From the January-February 2015 issue of News & Letters

The world’s governments met once again Dec. 1-14 to talk about climate change and once again succeeded—in talking. The 20th “Conference of Parties” was held in Lima, Peru, and, rather than action, issued a “Call for Climate Action” without binding commitments or effective monitoring. Even the voluntary goals begin in 2020, the year science says emissions must start to decline.

The U.S. and other nations as good as admitted the bankruptcy of capitalism by arguing that binding commitments had no chance of being adopted, so the approach must be to let each nation-state formulate its own intentions.
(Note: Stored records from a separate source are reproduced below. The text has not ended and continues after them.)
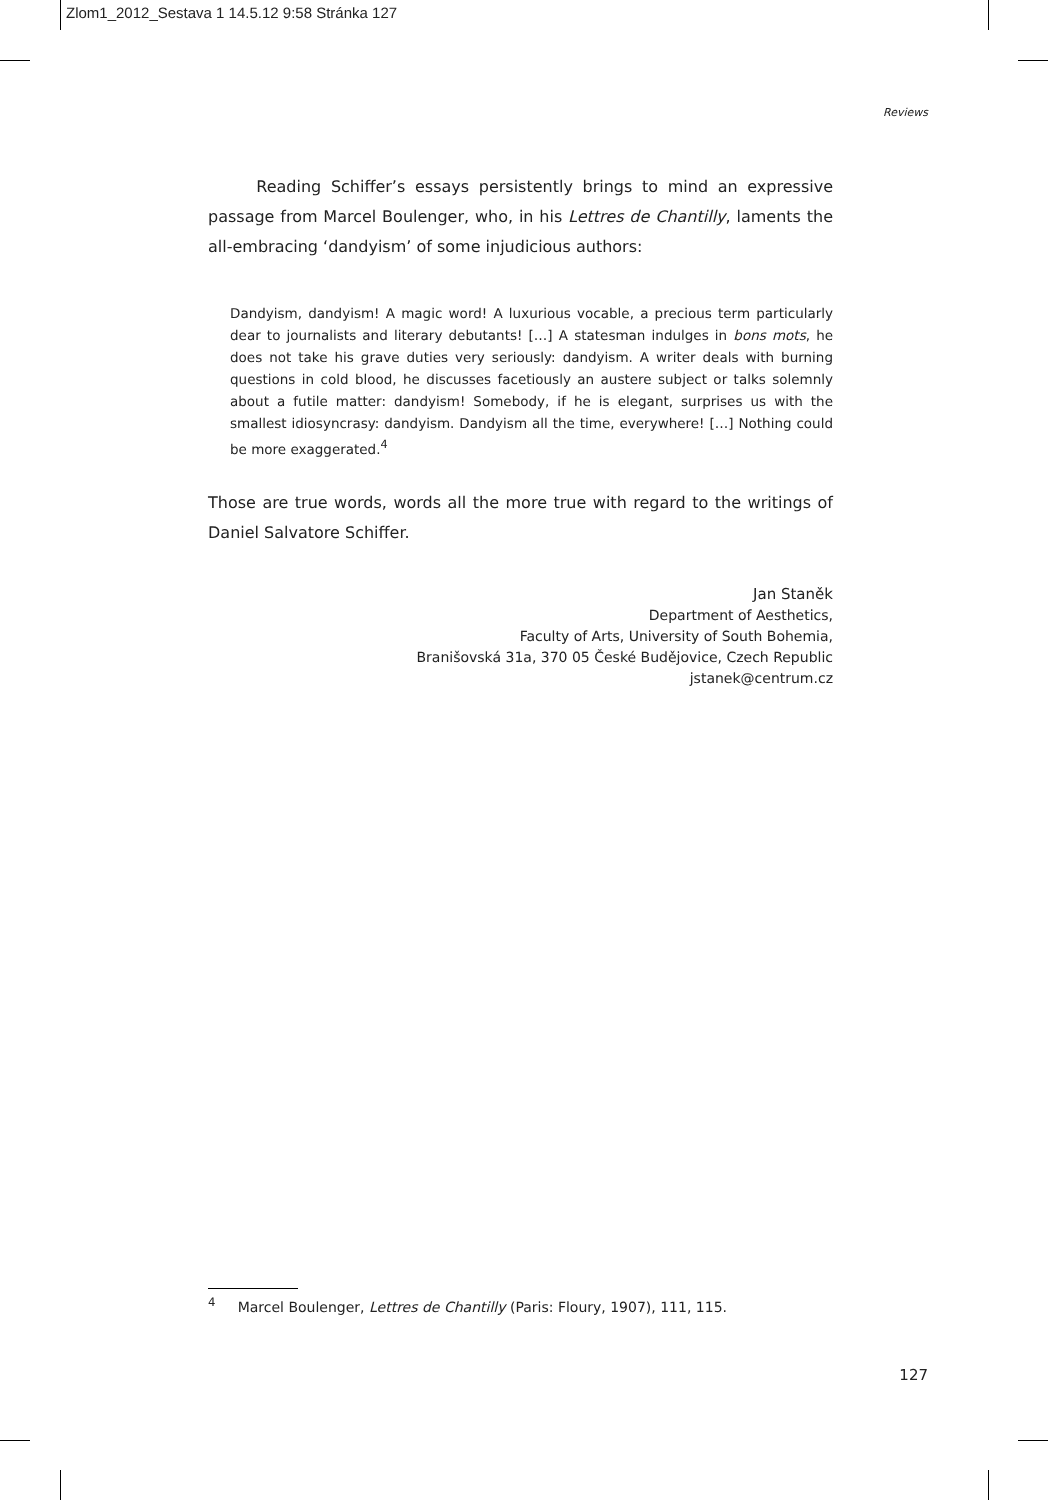Zlom1_2012_Sestava 1 14.5.12 9:58 Stránka 127
Reviews
Reading Schiffer’s essays persistently brings to mind an expressive passage from Marcel Boulenger, who, in his Lettres de Chantilly, laments the all-embracing ‘dandyism’ of some injudicious authors:
Dandyism, dandyism! A magic word! A luxurious vocable, a precious term particularly dear to journalists and literary debutants! […] A statesman indulges in bons mots, he does not take his grave duties very seriously: dandyism. A writer deals with burning questions in cold blood, he discusses facetiously an austere subject or talks solemnly about a futile matter: dandyism! Somebody, if he is elegant, surprises us with the smallest idiosyncrasy: dandyism. Dandyism all the time, everywhere! […] Nothing could be more exaggerated.<sup>4</sup>
Those are true words, words all the more true with regard to the writings of Daniel Salvatore Schiffer.
Jan Staněk
Department of Aesthetics,
Faculty of Arts, University of South Bohemia,
Branišovská 31a, 370 05 České Budějovice, Czech Republic
jstanek@centrum.cz
<sup>4</sup> Marcel Boulenger, Lettres de Chantilly (Paris: Floury, 1907), 111, 115.
127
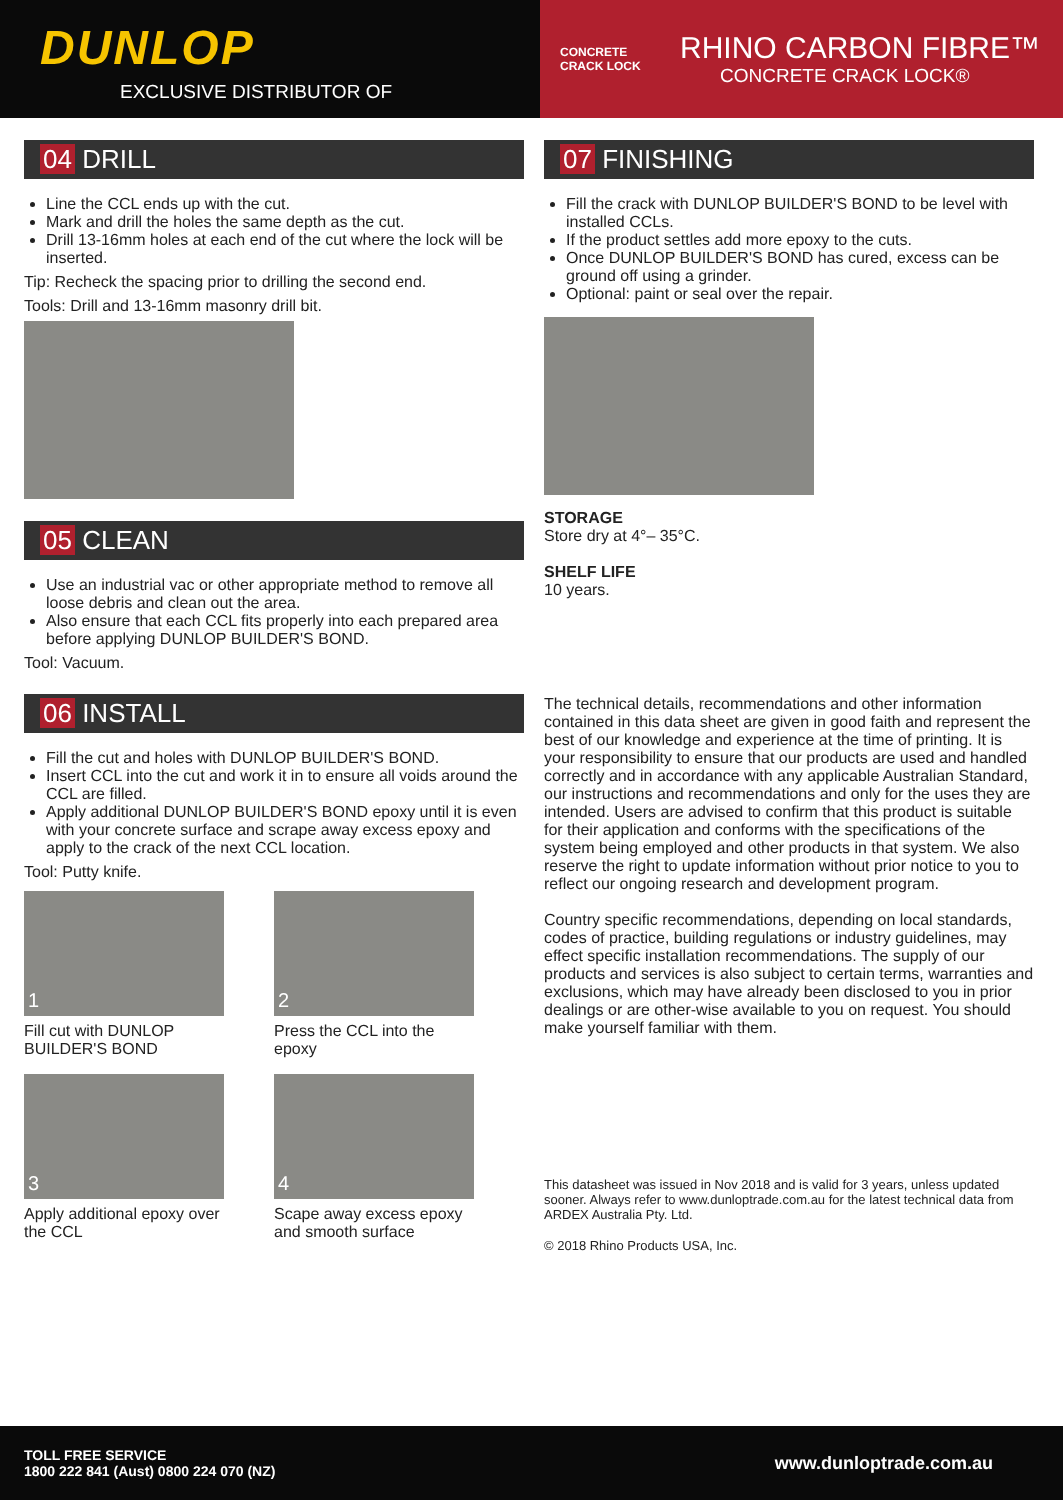DUNLOP
EXCLUSIVE DISTRIBUTOR OF
CONCRETE CRACK LOCK
RHINO CARBON FIBRE™
CONCRETE CRACK LOCK®
04 DRILL
Line the CCL ends up with the cut.
Mark and drill the holes the same depth as the cut.
Drill 13-16mm holes at each end of the cut where the lock will be inserted.
Tip: Recheck the spacing prior to drilling the second end.
Tools: Drill and 13-16mm masonry drill bit.
05 CLEAN
Use an industrial vac or other appropriate method to remove all loose debris and clean out the area.
Also ensure that each CCL fits properly into each prepared area before applying DUNLOP BUILDER'S BOND.
Tool: Vacuum.
06 INSTALL
Fill the cut and holes with DUNLOP BUILDER'S BOND.
Insert CCL into the cut and work it in to ensure all voids around the CCL are filled.
Apply additional DUNLOP BUILDER'S BOND epoxy until it is even with your concrete surface and scrape away excess epoxy and apply to the crack of the next CCL location.
Tool: Putty knife.
1
Fill cut with DUNLOP BUILDER'S BOND
2
Press the CCL into the epoxy
3
Apply additional epoxy over the CCL
4
Scape away excess epoxy and smooth surface
07 FINISHING
Fill the crack with DUNLOP BUILDER'S BOND to be level with installed CCLs.
If the product settles add more epoxy to the cuts.
Once DUNLOP BUILDER'S BOND has cured, excess can be ground off using a grinder.
Optional: paint or seal over the repair.
STORAGE
Store dry at 4°– 35°C.
SHELF LIFE
10 years.
The technical details, recommendations and other information contained in this data sheet are given in good faith and represent the best of our knowledge and experience at the time of printing. It is your responsibility to ensure that our products are used and handled correctly and in accordance with any applicable Australian Standard, our instructions and recommendations and only for the uses they are intended. Users are advised to confirm that this product is suitable for their application and conforms with the specifications of the system being employed and other products in that system. We also reserve the right to update information without prior notice to you to reflect our ongoing research and development program.
Country specific recommendations, depending on local standards, codes of practice, building regulations or industry guidelines, may effect specific installation recommendations. The supply of our products and services is also subject to certain terms, warranties and exclusions, which may have already been disclosed to you in prior dealings or are other-wise available to you on request. You should make yourself familiar with them.
This datasheet was issued in Nov 2018 and is valid for 3 years, unless updated sooner. Always refer to www.dunloptrade.com.au for the latest technical data from ARDEX Australia Pty. Ltd.
© 2018 Rhino Products USA, Inc.
TOLL FREE SERVICE
1800 222 841 (Aust) 0800 224 070 (NZ)
www.dunloptrade.com.au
Then all can feign surprise when the intentions, even if carried out, turn out to total less than half of what is needed to meet their long-stated goal of limiting global warming to 2 degrees Celsius.

However, 50 countries advocated zero carbon emissions by mid-century and nearly 100 countries by 2100.
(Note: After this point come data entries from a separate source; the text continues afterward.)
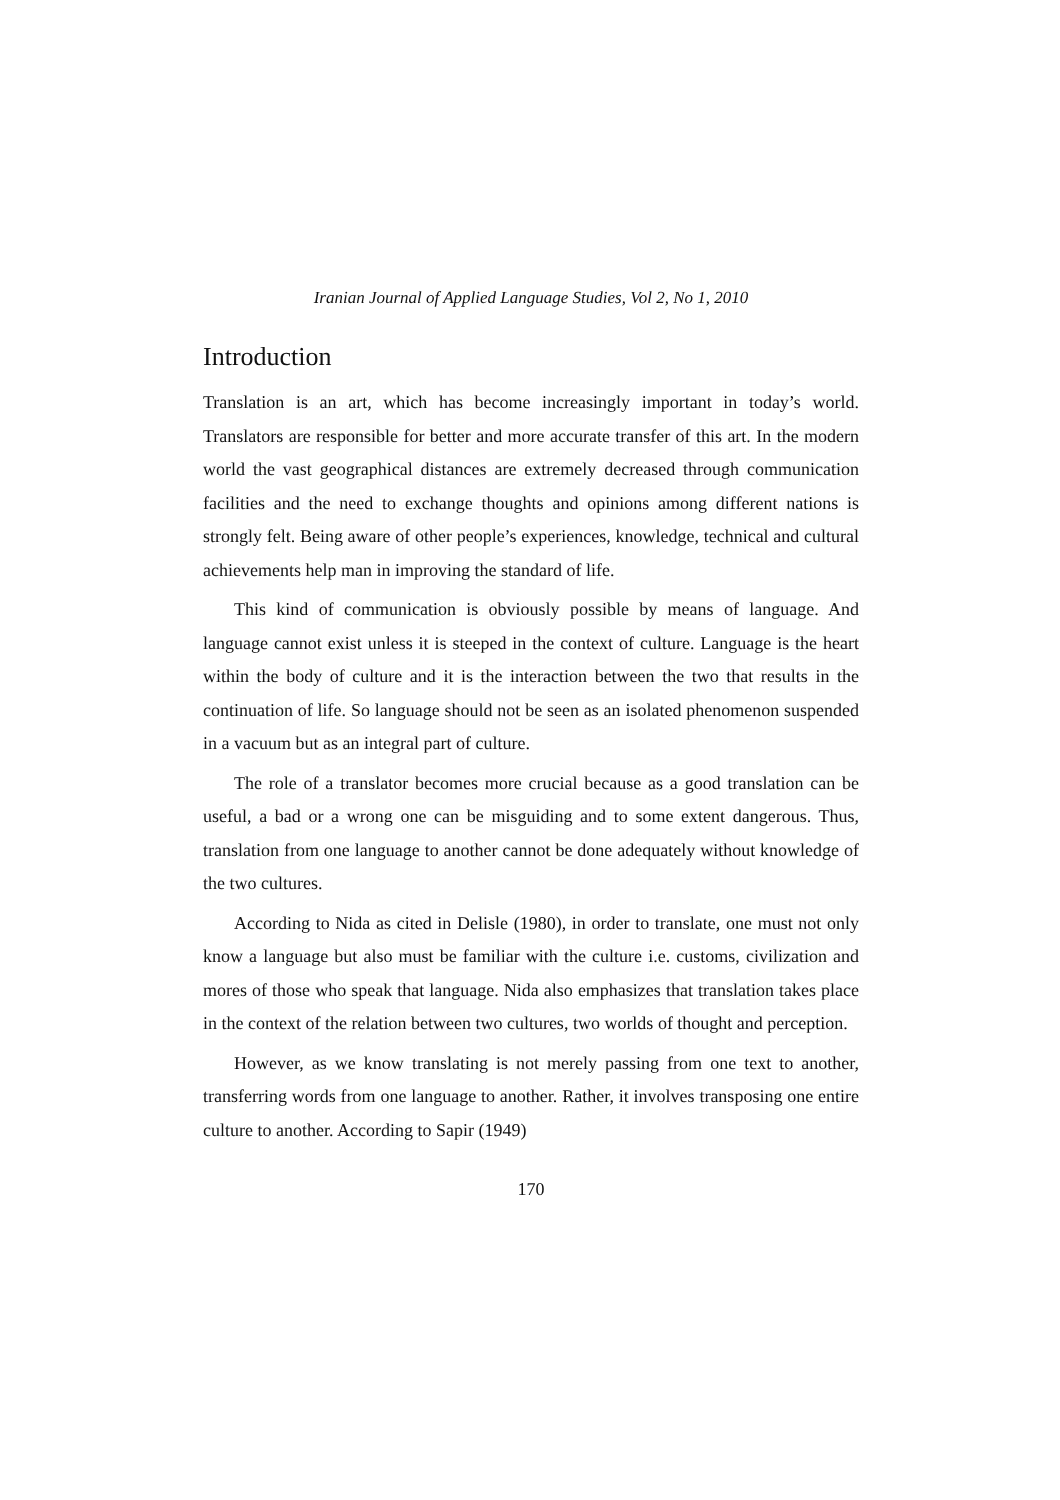Iranian Journal of Applied Language Studies, Vol 2, No 1, 2010
Introduction
Translation is an art, which has become increasingly important in today’s world. Translators are responsible for better and more accurate transfer of this art. In the modern world the vast geographical distances are extremely decreased through communication facilities and the need to exchange thoughts and opinions among different nations is strongly felt. Being aware of other people’s experiences, knowledge, technical and cultural achievements help man in improving the standard of life.
This kind of communication is obviously possible by means of language. And language cannot exist unless it is steeped in the context of culture. Language is the heart within the body of culture and it is the interaction between the two that results in the continuation of life. So language should not be seen as an isolated phenomenon suspended in a vacuum but as an integral part of culture.
The role of a translator becomes more crucial because as a good translation can be useful, a bad or a wrong one can be misguiding and to some extent dangerous. Thus, translation from one language to another cannot be done adequately without knowledge of the two cultures.
According to Nida as cited in Delisle (1980), in order to translate, one must not only know a language but also must be familiar with the culture i.e. customs, civilization and mores of those who speak that language. Nida also emphasizes that translation takes place in the context of the relation between two cultures, two worlds of thought and perception.
However, as we know translating is not merely passing from one text to another, transferring words from one language to another. Rather, it involves transposing one entire culture to another. According to Sapir (1949)
170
Photo by Chris Eaton. http://www.chriseaton.net/

Photo by Chris Eaton. http://www.chriseaton.net/

From its beginning in the 1992 Earth Summit, the UN climate change process has been trapped in the limits of the “politically feasible.” President Obama, far from being the exception, is the epitome of this pragmatic mindset. He is laboring under the illusion that an infinite series of tiny steps—as many backward as forward—will someday lead us out of the wilderness.

THINK BLEAK FUTURE BEFORE YOU DIG

In reality, climate scientists have warned for years that most fossil fuel reserves must be left in the ground if humanity is to avoid disaster. The latest study, showing that the vast majority of coal reserves, as well as much of the oil and gas reserves, must remain untouched, had no effect on negotiators—as if politics and science inhabited two separate worlds.
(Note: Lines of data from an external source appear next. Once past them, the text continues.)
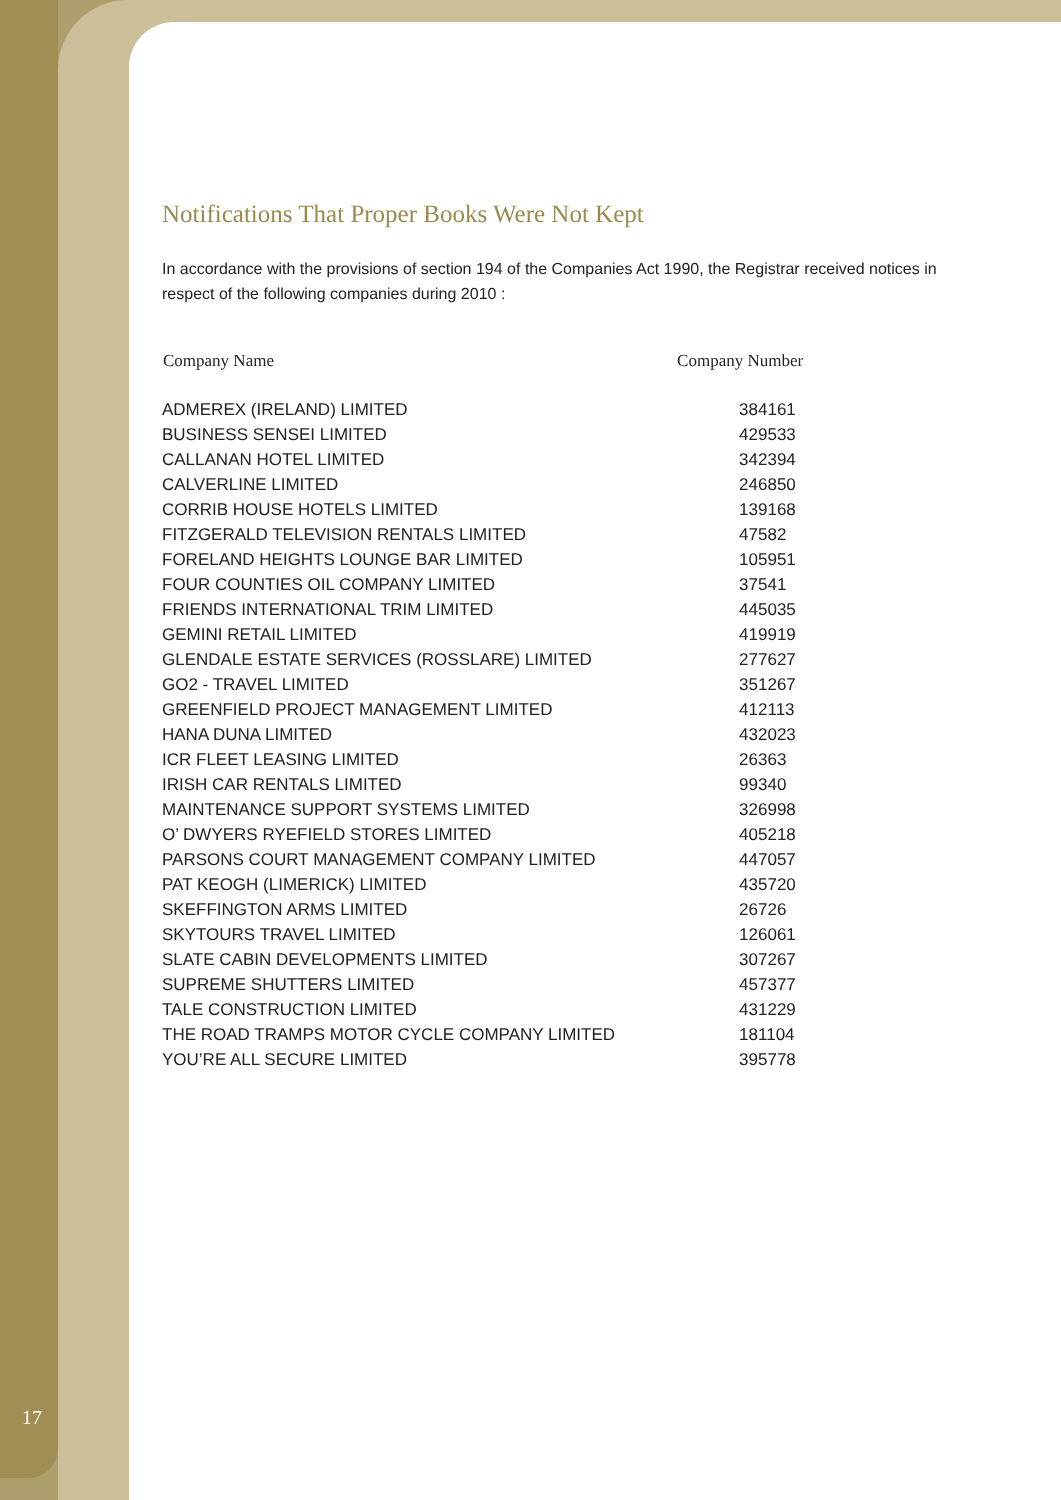Notifications That Proper Books Were Not Kept
In accordance with the provisions of section 194 of the Companies Act 1990, the Registrar received notices in respect of the following companies during 2010 :
| Company Name | Company Number |
| --- | --- |
| ADMEREX (IRELAND) LIMITED | 384161 |
| BUSINESS SENSEI LIMITED | 429533 |
| CALLANAN HOTEL LIMITED | 342394 |
| CALVERLINE LIMITED | 246850 |
| CORRIB HOUSE HOTELS LIMITED | 139168 |
| FITZGERALD TELEVISION RENTALS LIMITED | 47582 |
| FORELAND HEIGHTS LOUNGE BAR LIMITED | 105951 |
| FOUR COUNTIES OIL COMPANY LIMITED | 37541 |
| FRIENDS INTERNATIONAL TRIM LIMITED | 445035 |
| GEMINI RETAIL LIMITED | 419919 |
| GLENDALE ESTATE SERVICES (ROSSLARE) LIMITED | 277627 |
| GO2 - TRAVEL LIMITED | 351267 |
| GREENFIELD PROJECT MANAGEMENT LIMITED | 412113 |
| HANA DUNA LIMITED | 432023 |
| ICR FLEET LEASING LIMITED | 26363 |
| IRISH CAR RENTALS LIMITED | 99340 |
| MAINTENANCE SUPPORT SYSTEMS LIMITED | 326998 |
| O’ DWYERS RYEFIELD STORES LIMITED | 405218 |
| PARSONS COURT MANAGEMENT COMPANY LIMITED | 447057 |
| PAT KEOGH (LIMERICK) LIMITED | 435720 |
| SKEFFINGTON ARMS LIMITED | 26726 |
| SKYTOURS TRAVEL LIMITED | 126061 |
| SLATE CABIN DEVELOPMENTS LIMITED | 307267 |
| SUPREME SHUTTERS LIMITED | 457377 |
| TALE CONSTRUCTION LIMITED | 431229 |
| THE ROAD TRAMPS MOTOR CYCLE COMPANY LIMITED | 181104 |
| YOU’RE ALL SECURE LIMITED | 395778 |
17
On the streets outside, over 15,000 people marched “in Defense of Mother Earth.” This was coordinated with an alternative Dec. 8-11 People’s Summit on Climate Change that explicitly denounced “the capitalist patriarchal system” and called for an alternative form of development.

Many participants of the People’s Summit and the march were Indigenous activists from Peru and neighboring Ecuador and Bolivia. The high stakes were illustrated by the discovery of the bound and tortured body of José Isidro Tendetza Antún, an Indigenous leader from Ecuador who fought a major mining project there. He had planned to attend the summit.

INDIGENOUS PROTEST STATE LEADERS

His comrades who did attend were harassed by Ecuador’s army, which even confiscated their bus. Peruvian marchers also spoke of a spate of murders of activists who had been resisting illegal logging and mining operations on Indigenous lands.

The divisions erupted right within the People’s Summit over an invitation to President Evo Morales of Bolivia to speak. While Morales is a hero to much of the international Left, Nilda Rojas, an Indigenous woman of Consejo Nacional de Ayllus y Markas del Qullasuyu, protested that her community faces state violence on his watch. After opposition to having government officials speak spread, including disruption by youth from the Ecuadoran group YASunidos of a speech by the mayor of Lima, Morales did not speak.

It is true that ambivalence surfaced within the alternative events, including the juxtaposition of anti-capitalist declarations with appeals to governments and corporations. The overriding truth remains that the UN process driven by states and capital is a dead end, and the only alternative is uprooting the whole system from below to establish truly human forms of development.